Our Long-Term Underemployment Problem

by Nathan Arbor

“As unemployed Americans find part-time, temporary, and seasonal work, the official unemployment rate could decline. However, this does not necessarily mean more Americans are working at their desired capacity.”  (Gallup, April 1, 2010)

Reports of job statistics have been so discouraging for the last several months that paying serious attention to the underemployment problem in the US seems almost academic. The August 6 numbers from the Bureau of Labor Statistics show adult unemployment holding steady between 9% and 15%, depending on the demographics, and recent news about strength in the balance sheets of the manufacturing sector, in the midst of a serious buyer’s market for workers, suggests that manufacturers have continued to use technology to reduce their long-term need for such workers.

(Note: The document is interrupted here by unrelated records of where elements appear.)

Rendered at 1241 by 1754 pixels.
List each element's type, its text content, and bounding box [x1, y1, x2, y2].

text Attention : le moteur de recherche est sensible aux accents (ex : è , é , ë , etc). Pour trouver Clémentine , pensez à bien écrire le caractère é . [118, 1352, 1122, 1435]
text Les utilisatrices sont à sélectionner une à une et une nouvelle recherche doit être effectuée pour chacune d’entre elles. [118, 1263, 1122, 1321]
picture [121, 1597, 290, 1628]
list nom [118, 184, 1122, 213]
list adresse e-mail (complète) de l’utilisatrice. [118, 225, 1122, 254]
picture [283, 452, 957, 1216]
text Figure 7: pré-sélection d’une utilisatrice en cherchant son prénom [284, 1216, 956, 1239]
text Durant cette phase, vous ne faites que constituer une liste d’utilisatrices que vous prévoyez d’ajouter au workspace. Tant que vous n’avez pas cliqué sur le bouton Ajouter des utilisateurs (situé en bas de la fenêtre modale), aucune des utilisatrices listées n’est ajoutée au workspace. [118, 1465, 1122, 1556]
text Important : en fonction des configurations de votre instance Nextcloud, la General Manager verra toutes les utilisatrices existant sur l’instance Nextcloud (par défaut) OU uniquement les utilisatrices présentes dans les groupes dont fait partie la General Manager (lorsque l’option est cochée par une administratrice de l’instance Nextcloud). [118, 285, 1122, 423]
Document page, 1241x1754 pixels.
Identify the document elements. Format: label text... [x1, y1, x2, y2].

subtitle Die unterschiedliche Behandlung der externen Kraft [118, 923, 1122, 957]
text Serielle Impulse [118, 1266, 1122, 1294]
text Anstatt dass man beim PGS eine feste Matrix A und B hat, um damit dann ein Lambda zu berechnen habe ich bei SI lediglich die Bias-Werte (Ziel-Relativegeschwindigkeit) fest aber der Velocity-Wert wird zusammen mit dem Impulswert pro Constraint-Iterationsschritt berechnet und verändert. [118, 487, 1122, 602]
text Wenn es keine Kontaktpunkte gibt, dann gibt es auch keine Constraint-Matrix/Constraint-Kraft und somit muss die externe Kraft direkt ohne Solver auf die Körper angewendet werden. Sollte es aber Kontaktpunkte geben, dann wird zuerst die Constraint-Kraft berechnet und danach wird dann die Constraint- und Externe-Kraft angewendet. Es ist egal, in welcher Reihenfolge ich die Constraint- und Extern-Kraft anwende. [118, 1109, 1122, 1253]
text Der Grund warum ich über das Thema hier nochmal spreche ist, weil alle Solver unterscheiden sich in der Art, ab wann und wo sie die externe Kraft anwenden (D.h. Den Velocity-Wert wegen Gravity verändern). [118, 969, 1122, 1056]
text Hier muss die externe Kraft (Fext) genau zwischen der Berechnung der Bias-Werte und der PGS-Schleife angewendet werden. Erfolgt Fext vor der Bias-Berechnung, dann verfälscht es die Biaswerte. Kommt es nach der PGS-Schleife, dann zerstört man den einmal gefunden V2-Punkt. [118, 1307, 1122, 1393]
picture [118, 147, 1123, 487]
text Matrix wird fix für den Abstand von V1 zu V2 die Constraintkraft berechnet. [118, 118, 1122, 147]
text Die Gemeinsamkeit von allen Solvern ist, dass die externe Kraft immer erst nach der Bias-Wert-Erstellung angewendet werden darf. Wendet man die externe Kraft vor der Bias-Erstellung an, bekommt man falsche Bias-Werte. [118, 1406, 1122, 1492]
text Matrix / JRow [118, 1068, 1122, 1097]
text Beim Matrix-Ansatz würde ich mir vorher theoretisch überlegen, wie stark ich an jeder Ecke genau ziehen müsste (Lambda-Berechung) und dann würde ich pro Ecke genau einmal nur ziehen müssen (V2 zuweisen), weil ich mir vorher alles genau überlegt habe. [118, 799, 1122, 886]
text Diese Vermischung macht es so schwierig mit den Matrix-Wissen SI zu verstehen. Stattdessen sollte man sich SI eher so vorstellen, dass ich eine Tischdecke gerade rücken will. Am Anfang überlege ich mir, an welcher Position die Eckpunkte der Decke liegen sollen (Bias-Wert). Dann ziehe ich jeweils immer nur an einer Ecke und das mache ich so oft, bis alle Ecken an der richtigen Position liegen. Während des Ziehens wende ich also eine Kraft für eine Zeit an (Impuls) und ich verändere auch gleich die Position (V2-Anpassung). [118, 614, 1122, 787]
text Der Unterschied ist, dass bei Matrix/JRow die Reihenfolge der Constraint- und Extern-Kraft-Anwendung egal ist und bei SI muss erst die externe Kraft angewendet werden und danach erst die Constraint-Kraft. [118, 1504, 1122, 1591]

As everyone looks desperately for what might bring these unemployment numbers down significantly — the fantasy in many, if not most, US cities being that somehow “small business” hiring can solve the problem — we need to recall the mid-90s, when the prospect of decreased long-term demand for full-time workers was raised by economists and technologists alike. Read Bill Clinton’s campaign speeches from 1992, gently explaining Robert Reich’s ideas about the future of wage work in a “global economy”; or read about the future of work and leisure in popular books written in the 90s by computer scientists like Hans Moravec, Nicholas Negroponte, and Ray Kurzweil; and you can find concerns that remain with us today, and will continue to remain even if we have some sort of “robust” economic recovery.

At the very least, the visions from the 90s suggested that the future would bring a need for a flexible American worker who was ready to cope with the unknown and peculiar combination of employment, underemployment, and unemployment that would likely characterize his working life. One of the reasons for Clinton’s immediate push for health-care reform and a massive job (re)training program — and watching his passionate and sensible State of the Union address from 1993 is especially heartbreaking these days — was an awareness that the changing world of work required a more stable system for assuring the health and capabilities of American workers. With these concerns in mind, the underemployment numbers reported by Gallup last week are especially sobering — Underemployment was steady in July at over 18%, and at a remarkable 28.4% for 18-29 year-olds — because it’s not clear that this has only or even mostly to do with the Financial Crisis of 2007-8.

Is there a realistic remedy for long-term underemployment in the US in the early decades of the 21st century, even with a significant economic recovery in the next 5 years? As technology continues to advance, and the phrase “global economy” has become a redundancy, we have to consider the possibility that the answer is: No. As technologists have pointed out for decades, this really could be a very good thing … if we learn to change the expectations we have about work, consumption, and the role of government! And if the answer is: Yes? Well, it will almost certainly involve significant changes in these very same expectations, and this is admittedly grim news for anyone who has observed the American resistance to changing course in the last 30-40 years.

In Judith Stein’s excellent new economic history of the 1970s, Pivotal Decade (Yale, 2010), one finds a brief mention of the origin of self-service gas stations. These began to spread in the early 1970s, around the time of the first oil crisis of that decade, and by 1978 “Americans … pumped 40 percent of the gasoline they used.” (Stein, 208). Although Stein makes little of this particular fact, it seems a sort of American epiphany: Given the choice between conserving or voluntarily cutting back on consumption, and having their neighbors be unemployed, Americans have historically and overwhelmingly chosen the latter. Variations on this same theme can be observed in the tone of the popular objections to health-care reform, immigration policy reform, and of course taxation; and, unfortunately, without the sort of leadership that can convince Americans to examine and change even this small feature of their character, it’s very difficult to imagine that a sustained 15-20% underemployment rate will lead to anything other than extreme income inequality and the social outcomes that extreme income equality always brings.